На пыльном дворе, заставленном телегой, тарантасом, дрожками, растянувшись у конуры, лежали рядом, голова к голове, цепная собака Милка и розово-грязный поросенок. Оба спали. Спросонок поросенок повиливал тугим концом хвоста.
– Какое корытное счастье! – заметил я, проходя мимо.
Отец Николай, полный, спокойный, рассудительный священник и домовитый хозяин, взглянул на поросенка и Милку, улыбнулся, поправил серебряный крест на груди, молча прошел мимо.
Рассказчик догоняет его, и они поднимаются на крутой берег реки за деревней.
Жидкое, нежаркое солнце клонилось к краю янтарного неба. С правой стороны обрыва расстилался сочный зеленеющий луг. Медленно, вразброд брело к селу стадо коров, овец и лошадей, бросая длинные тени. Бессмысленно блеяли овцы, сухо щелкали кнутами пастухи. Развевая и потряхивая гривой, пробежали, играя, два скакунка. Покойно лежала, поблескивая медными бликами, плавно изгибаясь, светлая река. За рекой уходили вдаль поля. На холмах виднелись деревеньки, за ними стоял молчаливый, торжественный сосновый бор. Мерно плыл медленный, далекий благовест.
– Благодать, – промолвил отец Николай, останавливаясь и опираясь на длинный посох. – Ты на дворе упомянул про корытное счастье. Что ж, оно, может быть, и корытное, да настоящее… Произрастание… Им же все и созиждено: трава, деревья, скот всякий, хаты, мужики, птицы, мы с тобой.
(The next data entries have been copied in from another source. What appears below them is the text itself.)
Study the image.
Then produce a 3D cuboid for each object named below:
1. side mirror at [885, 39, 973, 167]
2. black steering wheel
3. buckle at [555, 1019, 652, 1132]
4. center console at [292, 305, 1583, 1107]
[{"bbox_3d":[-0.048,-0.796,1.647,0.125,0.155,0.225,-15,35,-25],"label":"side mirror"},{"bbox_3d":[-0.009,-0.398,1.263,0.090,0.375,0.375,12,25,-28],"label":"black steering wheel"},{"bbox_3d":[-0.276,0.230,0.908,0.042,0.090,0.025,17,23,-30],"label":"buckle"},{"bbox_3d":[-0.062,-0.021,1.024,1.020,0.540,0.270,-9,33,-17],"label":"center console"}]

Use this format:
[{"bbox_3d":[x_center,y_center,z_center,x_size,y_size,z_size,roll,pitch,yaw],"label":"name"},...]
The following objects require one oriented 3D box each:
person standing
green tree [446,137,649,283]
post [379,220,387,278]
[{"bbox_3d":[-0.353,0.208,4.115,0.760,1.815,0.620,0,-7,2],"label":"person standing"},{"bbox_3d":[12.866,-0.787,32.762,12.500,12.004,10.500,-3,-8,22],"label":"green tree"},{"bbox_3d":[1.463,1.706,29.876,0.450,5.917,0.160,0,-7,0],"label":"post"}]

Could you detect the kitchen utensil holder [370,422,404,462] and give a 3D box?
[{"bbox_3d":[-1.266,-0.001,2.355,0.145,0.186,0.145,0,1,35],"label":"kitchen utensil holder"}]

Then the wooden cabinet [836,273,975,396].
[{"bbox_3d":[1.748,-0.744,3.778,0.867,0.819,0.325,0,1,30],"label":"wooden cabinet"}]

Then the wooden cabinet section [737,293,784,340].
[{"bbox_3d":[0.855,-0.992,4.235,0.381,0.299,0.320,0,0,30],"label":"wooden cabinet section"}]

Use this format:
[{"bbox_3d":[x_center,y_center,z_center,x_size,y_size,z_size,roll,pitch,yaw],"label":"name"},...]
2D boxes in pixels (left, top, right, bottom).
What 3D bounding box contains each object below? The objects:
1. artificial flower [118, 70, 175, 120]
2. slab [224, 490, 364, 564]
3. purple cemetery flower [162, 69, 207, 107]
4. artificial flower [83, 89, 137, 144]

Все, что ты видишь в окружности, – он неторопливо широко провел рукой, – все создано произрастанием, корытным счастьем, по-твоему.
– Произрастание – дело неосмысленное и стихийное, – возразил я.
Отец Николай снял широкополую шляпу, провел рукой по волосам, ответил:
– Ну да, стихийное. Бог дал древний закон жизни: «в поте лица добывайте хлеб себе, плодитесь, множитесь, наполняйте землю»[119].
Рассказчик возражает, и у них завязывается спор о том, что есть жизнь, «чудо чудеснейшее» или игра «слепых и злых стихийных сил», и что есть истинное чудо – сама жизнь или желание и способность человека изменить ее до неузнаваемости.
Отец Николай подумал, отогнул конец рукава рясы, ответил:
– …Нужно пахать, сеять, разводить скот, сады, рожать и питать детей, это – главное. Все остальное приложится. Вы, взыскующие нового града, не знаете и не чувствуете радость хозяина, когда он видит выводок цыплят, заботу его, когда он окучивает дерево или делает прививки яблоне. Вы полагаете – он о барышах думает. Не только о барышах, а иногда и совсем о них не думает: он радость произрастания испытывает, он видит плоды трудов своих, он радуется живому… Велика жизнь, она как гора, ее не сдвинешь с места.
– Мы будем пробивать, дядя, туннели.
– Ты думаешь, по ту сторону другая жизнь? Та же самая, та же самая…[120]
Этот диалог проходит через всю книгу и через большинство воспоминаний о жизни в подполье – от рассказа Кона о новой молитве деда до истории Куйбышева о плачущем отце. Может быть, это свойство человеческой жизни?
– Читал ты «Пер Гюнта» и «Бранда» Ибсена? – обратился я к Валентину.
– Читал. Ты это к чему?
– Два типа, два психических уклада. Пер Гюнт лишен цельности, он несобран, неорганизован, Он годится лишь в переплавку, но ему ничто человеческое не чуждо. Он баюкает, успокаивает, обманывает умирающую мать. Помнишь: «В Сорио-Морио король пир горою дает». Он не имеет принципов, но сердце его открыто. Бранд – боец, он целен. Он хочет всем существом. Его заповедь: «Все или ничто», – но сердце его закрыто к человеческим радостям и горестям, он беспощаден. Он отнимает у своей жены Агнес чепчик – последнюю память об умершем ее ребенке, отказывается пойти к смертному одру матери и сказать ей несколько слов успокоения[121].
У всякого настоящего большевика есть двойник-сектант. У Ульянова – Ленин, у Джугашвили – Сталин, у Скрябина – Молотов, у Аросева – Зет, у Воронского – Валентин[122].
– …Пер Гюнтов – миллионы. Они ложатся навозом, удобрением. Но не кажется ли тебе иногда, Валентин, что среди нас брандовское начало берет перевес? Мы черствеем, ожесточаемся, мы превращаемся в революционных дельцов, в подмастерьев революции, мы отлучаем себя от «человеческого, слишком человеческого».